しかるに、A7及びA8は、危険性の高いワラント買付を勧誘した。
二 説明義務違反
A7及びA8は、原告X3に対し、ワラントの商品性、大京、ダイセル化学工業の本件各ワラントについて、何ら説明をしなかった。また、公正慣習規則では、事前にワラントについて説明し、その旨の確認書を徴求すべきものとされているが、A7及びA8は、ワラント取引以前に確認書を徴求しておらず、右規則に違反している。
三 断定的判断の提供
A7及びA8は、原告X3に、大京ワラントを勧誘する際、必ず儲かりますと断定的判断を提供した。
四 虚偽あるいは誤解を生じさせる行為
A7及びA8は、原告X3に、ワラントの商品性について、虚偽あるいは誤解を生じさせる説明をした。
(被告野村證券の反論)
一 適合性の原則について
原告X3は、昭和○年生まれ、○○金属工業株式会社(以下「○○金属工業」という。)の代表取締役であり、実質上のオーナーである。○○金属工業は、従業員数六五名、年商約八億二〇〇〇万円、九州松下電器など家電関係を主な取引先とし、平成元年当時は高額所得法人リストに掲載されていた。

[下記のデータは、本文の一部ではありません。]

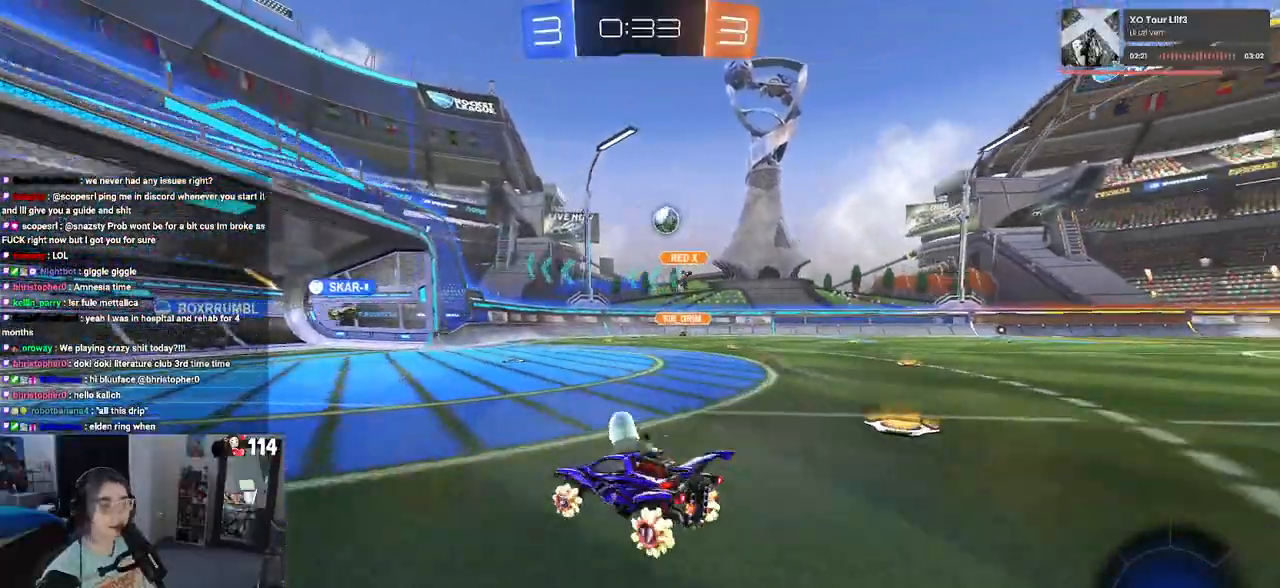
{"buttons": ["R2"], "left_stick": "left", "right_stick": "center", "events": [[117, "left_stick", "right"], [400, "left_stick", "center"], [450, "left_stick", "left"]]}
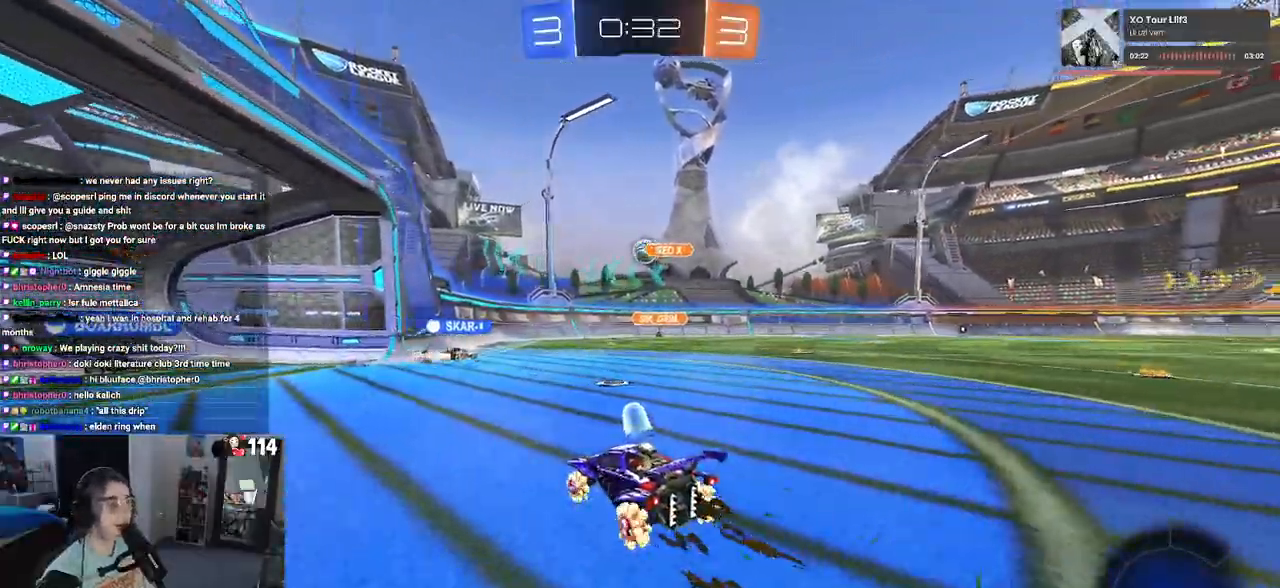
{"buttons": ["R2"], "left_stick": "down-right", "right_stick": "center", "events": [[483, "left_stick", "down-right"]]}
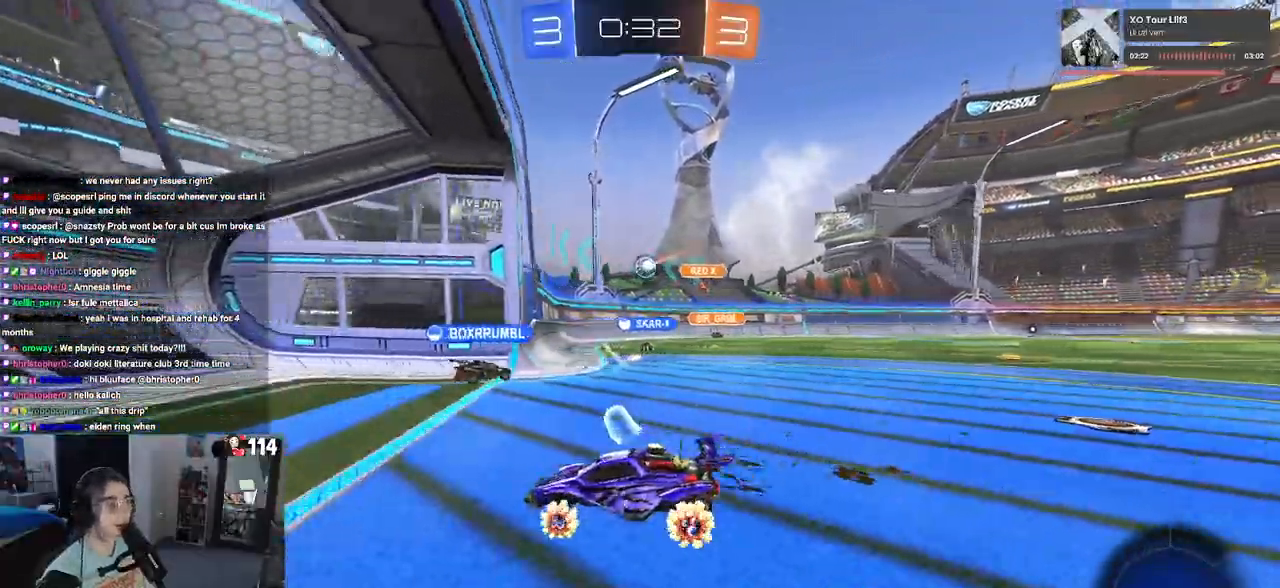
{"buttons": ["R2"], "left_stick": "down-right", "right_stick": "center", "events": [[33, "SQUARE", "down"], [283, "SQUARE", "up"]]}
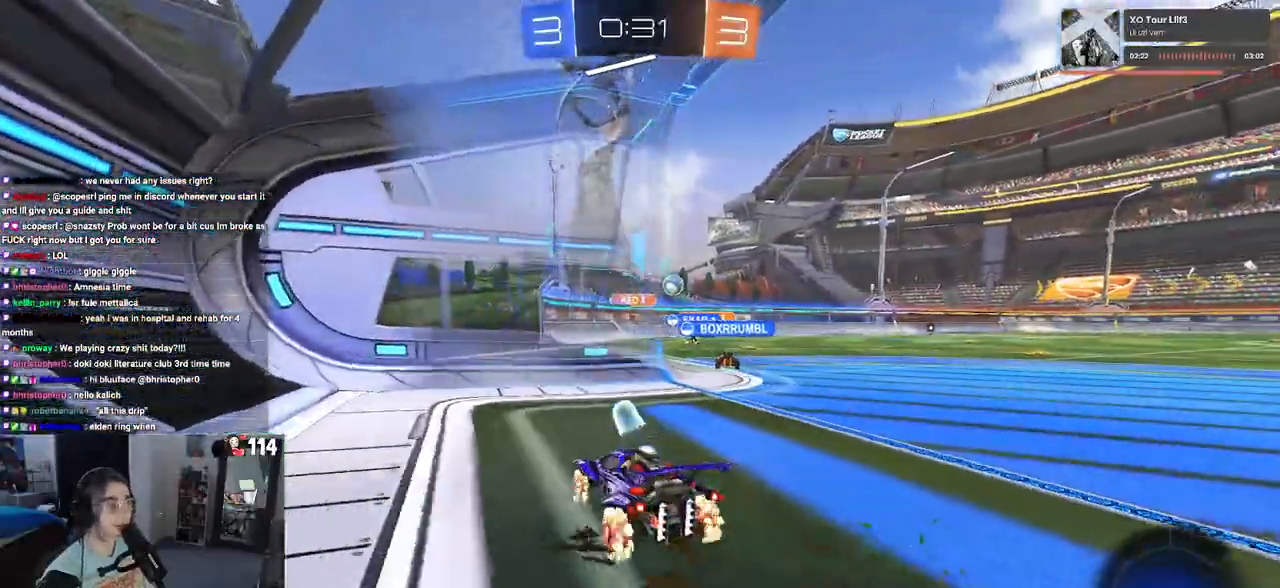
{"buttons": ["R2"], "left_stick": "center", "right_stick": "center", "events": [[150, "left_stick", "right"], [467, "left_stick", "center"]]}
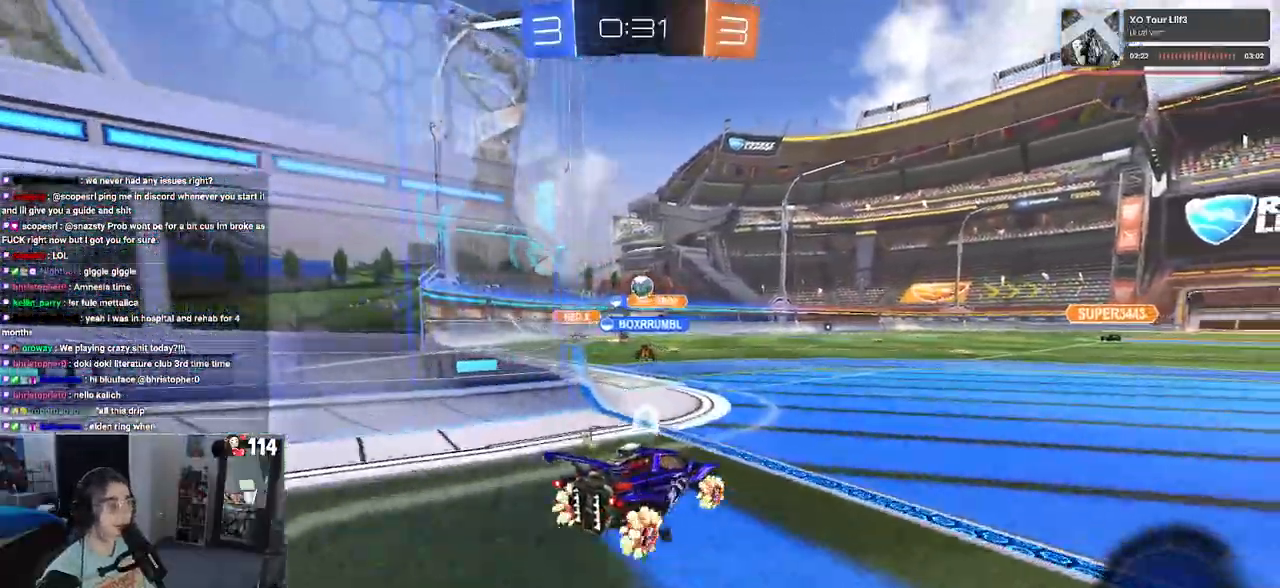
{"buttons": ["R2"], "left_stick": "left", "right_stick": "center", "events": [[150, "R2", "up"], [167, "left_stick", "left"], [183, "L2", "down"], [383, "R2", "down"], [433, "L2", "up"]]}
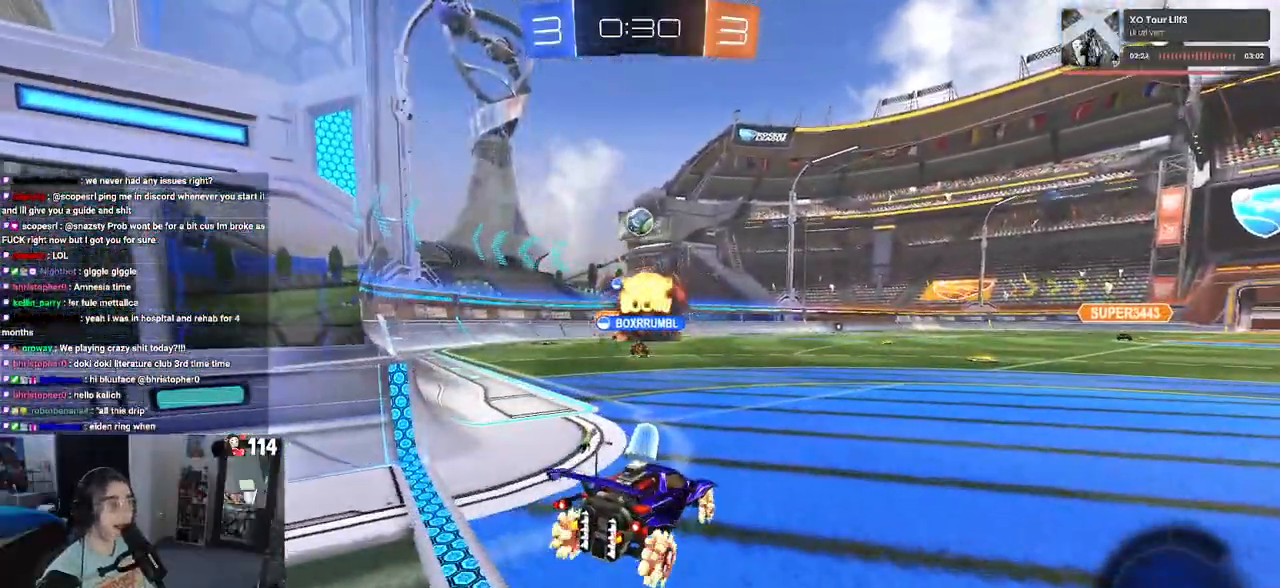
{"buttons": ["R2"], "left_stick": "center", "right_stick": "center", "events": [[67, "left_stick", "center"], [167, "left_stick", "left"], [283, "left_stick", "center"], [367, "left_stick", "left"], [500, "left_stick", "center"]]}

原告X3は、被告野村證券と証券取引を始める前、三洋証券と取引を行っており、また日経新聞を古くから購読しており、会社四季報も必要に応じて読んでいた。
このような、原告X3の経歴、投資経験等からすると、ワラント勧誘が適合性の原則に違反することはない。
二 説明義務について
A7は、平成二年二月ころ、原告X3を○○金属工業に訪問し、九州松下電器ワラントを勧誘した。その際、A7は、ワラントの商品性について説明をした。
また、A7は、原告X3に大京ワラントを電話で勧誘した際、ワラントの商品性を再度説明した。さらに、大京ワラント買付直後、A8とA7は原告X3を訪問し、A8がワラントの商品性を説明した。その際、ワラント取引説明書を交付し、原告X3はワラント取引確認書を作成した。
そして、被告野村證券は原告X3に預り証を交付したが、これには権利行使期限の記載があり、さらに「外貨建ワラント時価評価のお知らせ」を郵送したが、その裏面にはワラントの説明がされている。
三 断定的判断の提供、虚偽あるいは誤解を生じさせる行為について
A7あるいはA8が、ワラントを勧誘する際、必ず儲かりますなどというような、断定的判断の提供をしたことはない。また、ワラントの商品性について虚偽あるいは誤解を生じさせる説明をしたこともない。
(当裁判所の判断)
一 事実経過
1 原告X3の社会的地位、投資経験
原告X3は、熊本県荒尾市に本社がある電器部品のプレスを業とする金属加工会社、○○金属工業の社長である。同社は、九州松下電器などを主な取引先としており、従業員約六五人、年間売上約八億二〇〇〇万円であった。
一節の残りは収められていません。